If the Spirit bears witness with both the content and the fruit of a theological formulation, then it is said that experience has confirmed this truth.  If, conversely, the Spirit produces a “check” in a believer’s spirit, or if the fruit borne of doctrine is contrary to Christian character, then experience dictates that the doctrine must be subjected to the scrutiny of Scripture, tradition, and reason.  Personal experience, then, becomes the laboratory of theological reflection.

The Holy Spirit indwells a Christ-follower per Romans 8:9 (ESV):

9 You, however, are not in the flesh but in the Spirit, if in fact the Spirit of God dwells in you. Anyone who does not have the Spirit of Christ does not belong to him.

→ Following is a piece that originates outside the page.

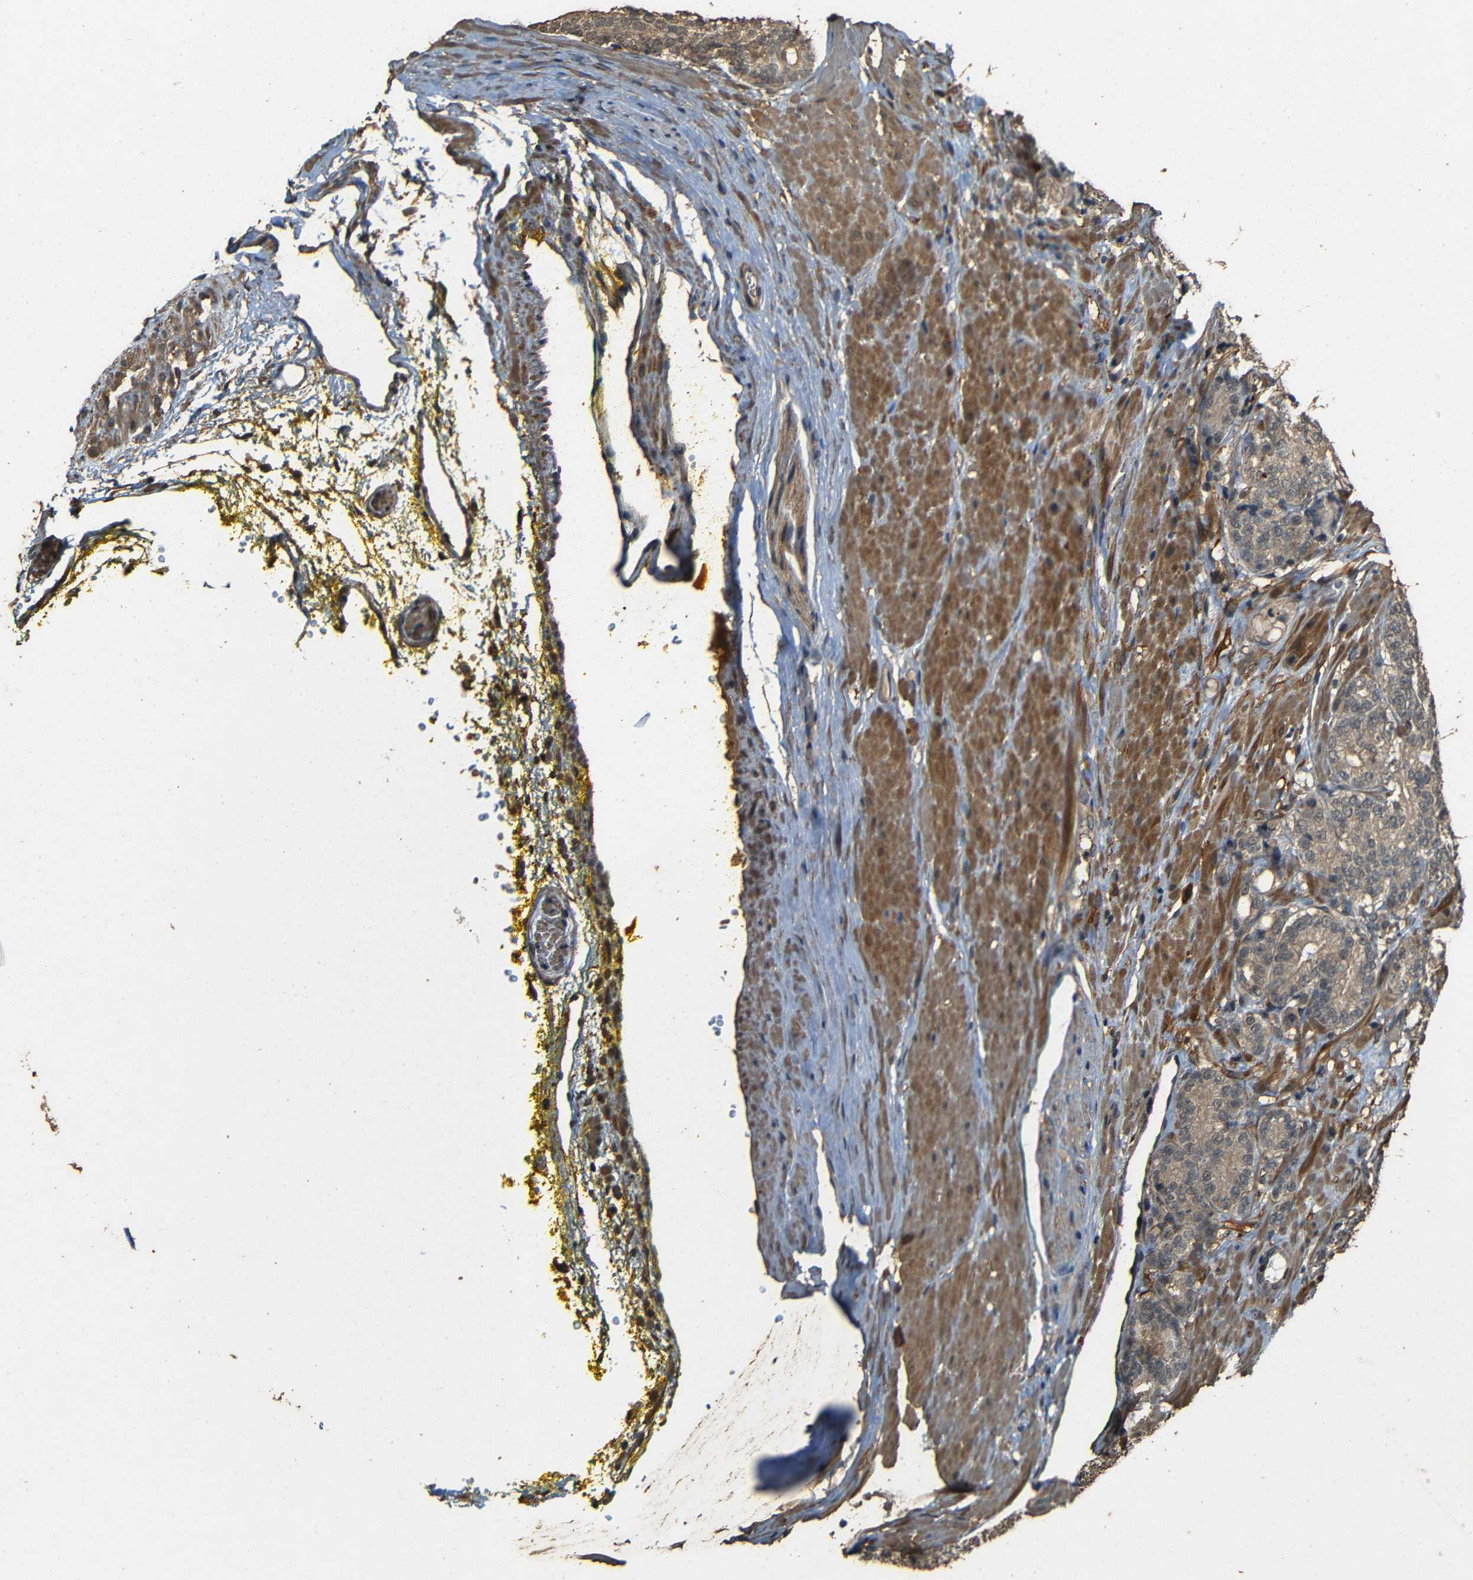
{"staining": {"intensity": "weak", "quantity": ">75%", "location": "cytoplasmic/membranous"}, "tissue": "prostate cancer", "cell_type": "Tumor cells", "image_type": "cancer", "snomed": [{"axis": "morphology", "description": "Adenocarcinoma, High grade"}, {"axis": "topography", "description": "Prostate"}], "caption": "Immunohistochemical staining of prostate cancer (high-grade adenocarcinoma) displays weak cytoplasmic/membranous protein staining in about >75% of tumor cells. (brown staining indicates protein expression, while blue staining denotes nuclei).", "gene": "PDE5A", "patient": {"sex": "male", "age": 61}}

“Experience,” which is below Scripture, reason, tradition, and general revelation, ranks fifth on the Theological Hexagon.  Experience functions to either confirm our theology or act as a bumper stop.  After interacting with the correct interpretation of Scripture, experience will either confirm the interpretation or raise a question about the correctness of the interpretation. 

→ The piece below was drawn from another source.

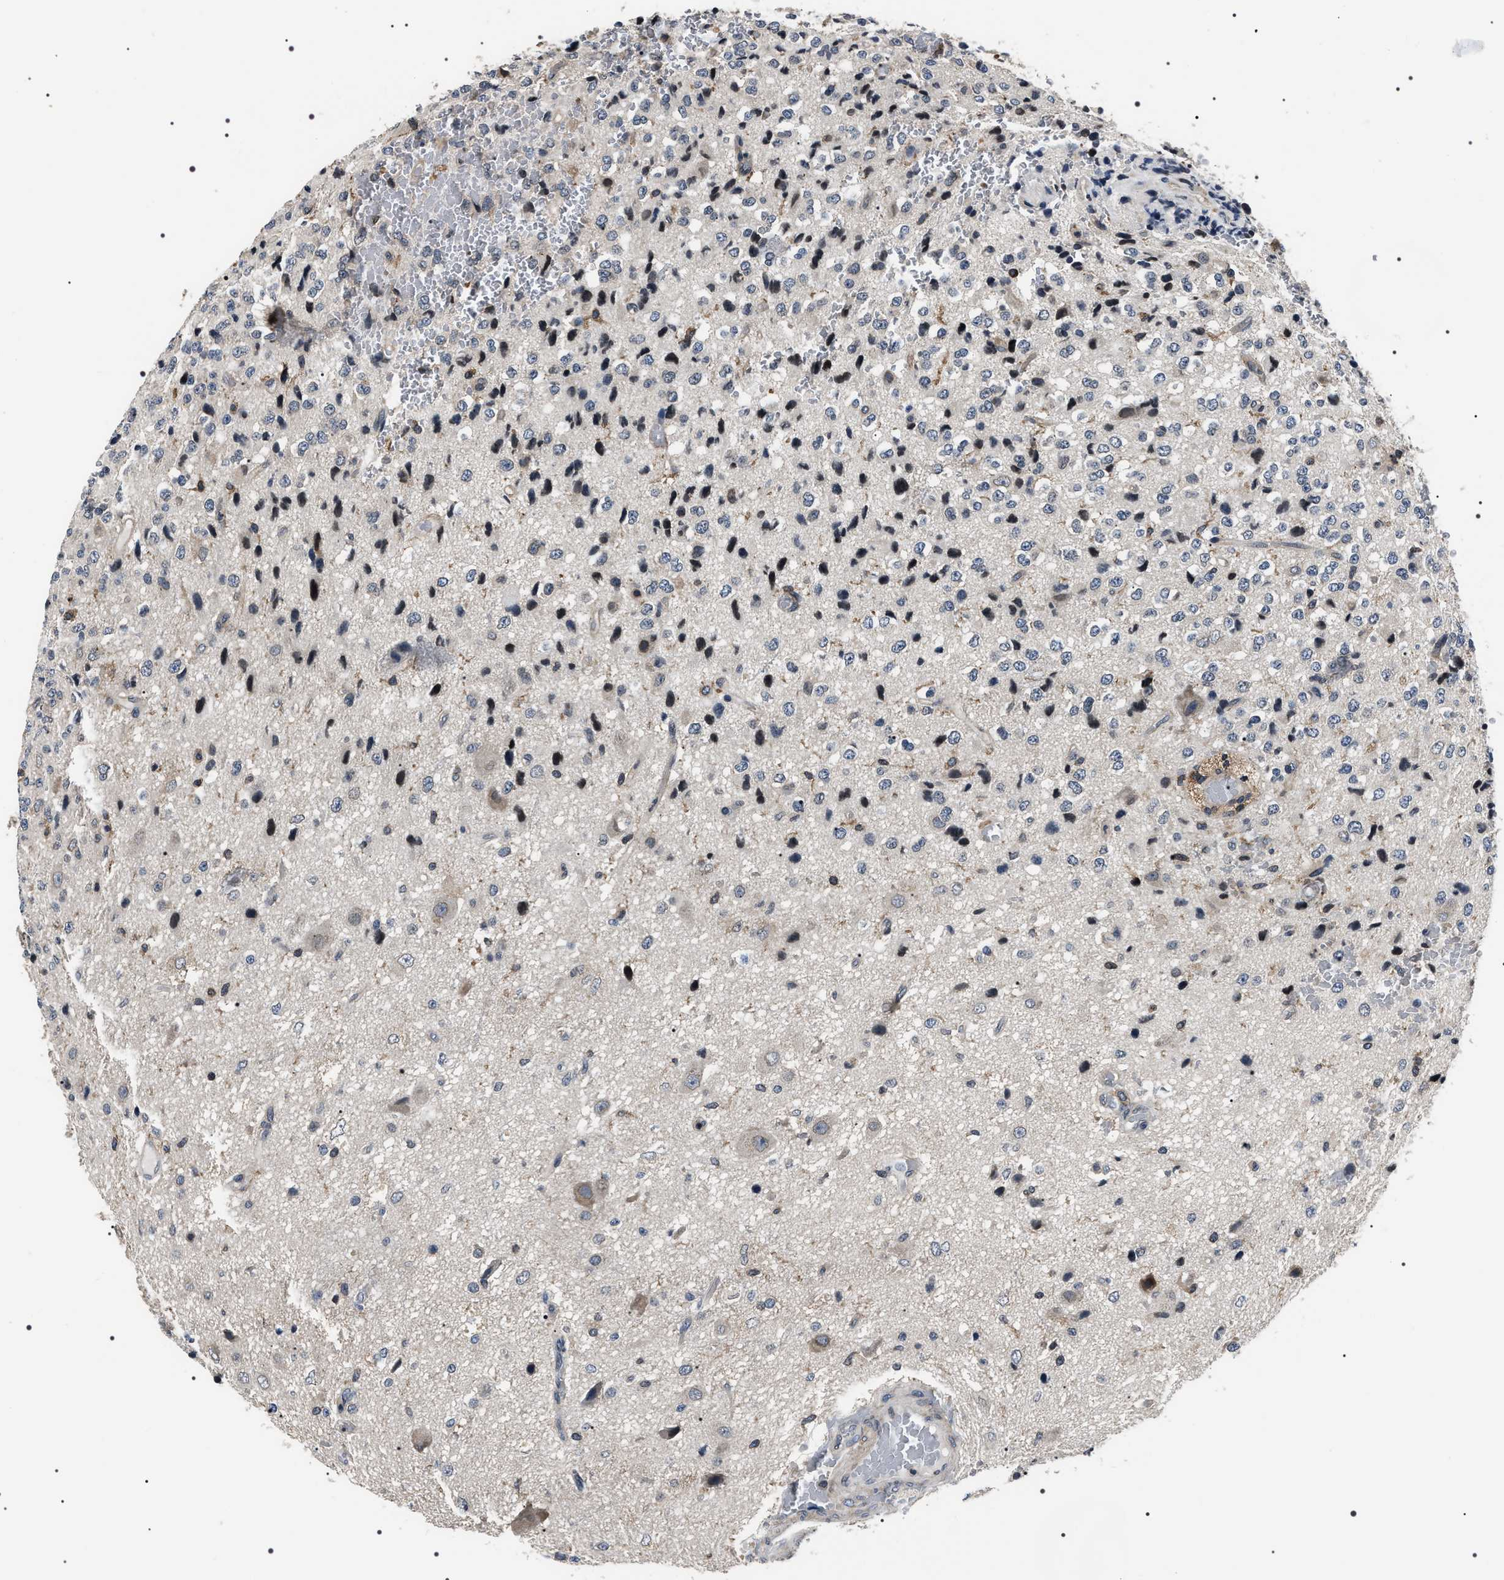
{"staining": {"intensity": "negative", "quantity": "none", "location": "none"}, "tissue": "glioma", "cell_type": "Tumor cells", "image_type": "cancer", "snomed": [{"axis": "morphology", "description": "Glioma, malignant, High grade"}, {"axis": "topography", "description": "pancreas cauda"}], "caption": "Tumor cells show no significant protein positivity in high-grade glioma (malignant).", "gene": "SIPA1", "patient": {"sex": "male", "age": 60}}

If experience confirms the interpretation, we continue on the pathway of biblical interpretation to emotion.  If experience (e.g., a “check” in one’s spirit) raises a valid question about the biblical interpretation, we return to apply again reason to arrive at the correct interpretation.  If the interpretation remains the same, we continue on the pathway of biblical interpretation to emotion.  If the interpretation changes in light of experience we reevaluate the interpretation beginning with tradition.

Emotion

The term “emotion” means information that comes through subjectively experienced psychological feelings.  See page 101 of the Notebook.  One dictionary definition of “emotion” reads:

Psychology a mental “feeling” or “affection” (e.g., of pleasure or pain, desire or aversion, surprise, hope or fear, etc.), as distinguished from cognitive or volitional states of consciousness.  Also, abstr., “feeling” as distinguished from other classes of mental phenomena. 

See The Compact Oxford English Dictionary, Second Edition at page 183.

One can include the sensus divinitatus (sense of the divine) within the category of emotions.  It is the inward emotion of yearning to worship God. 

Emotion comes from the heart.  The heart is the center of life per Proverbs 4:23 (ESV):

23 Keep your heart with all vigilance, for from it flow the springs of life.

Even so, it can be a source of unbelief per Hebrews 3:12 (ESV)

12 Take care, brothers, lest there be in any of you an evil, unbelieving heart, leading you to fall away from the living God.

“Emotion” ranks sixth on the Theological Hexagon.  While we cannot totally disregard emotion, it ranks last since it is the least reliable source of theology.  Emotion functions to either confirm our theology or act as a caution light.  After interacting with the single, definite and fixed interpretation of Scripture, emotion will either confirm the interpretation or raise a question about the correctness of the interpretation. 

If emotion confirms the interpretation, we continue on the pathway of biblical interpretation to develop our theological principles.  While it is unlikely, if emotion raises a genuine question about thee biblical interpretation, we return to apply again reason to arrive at the correct interpretation.  If the interpretation remains the same, we continue on the pathway of biblical interpretation to develop our theological principles.  If the interpretation changes in light of emotion, we reevaluate the interpretation beginning with tradition.

Conclusion

The Theological Hexagon provides a tool by which we can arrive at the correct interpretation of a biblical passage.  We can use the correct interpretation as the foundation to develop one or more correct biblical theological principles.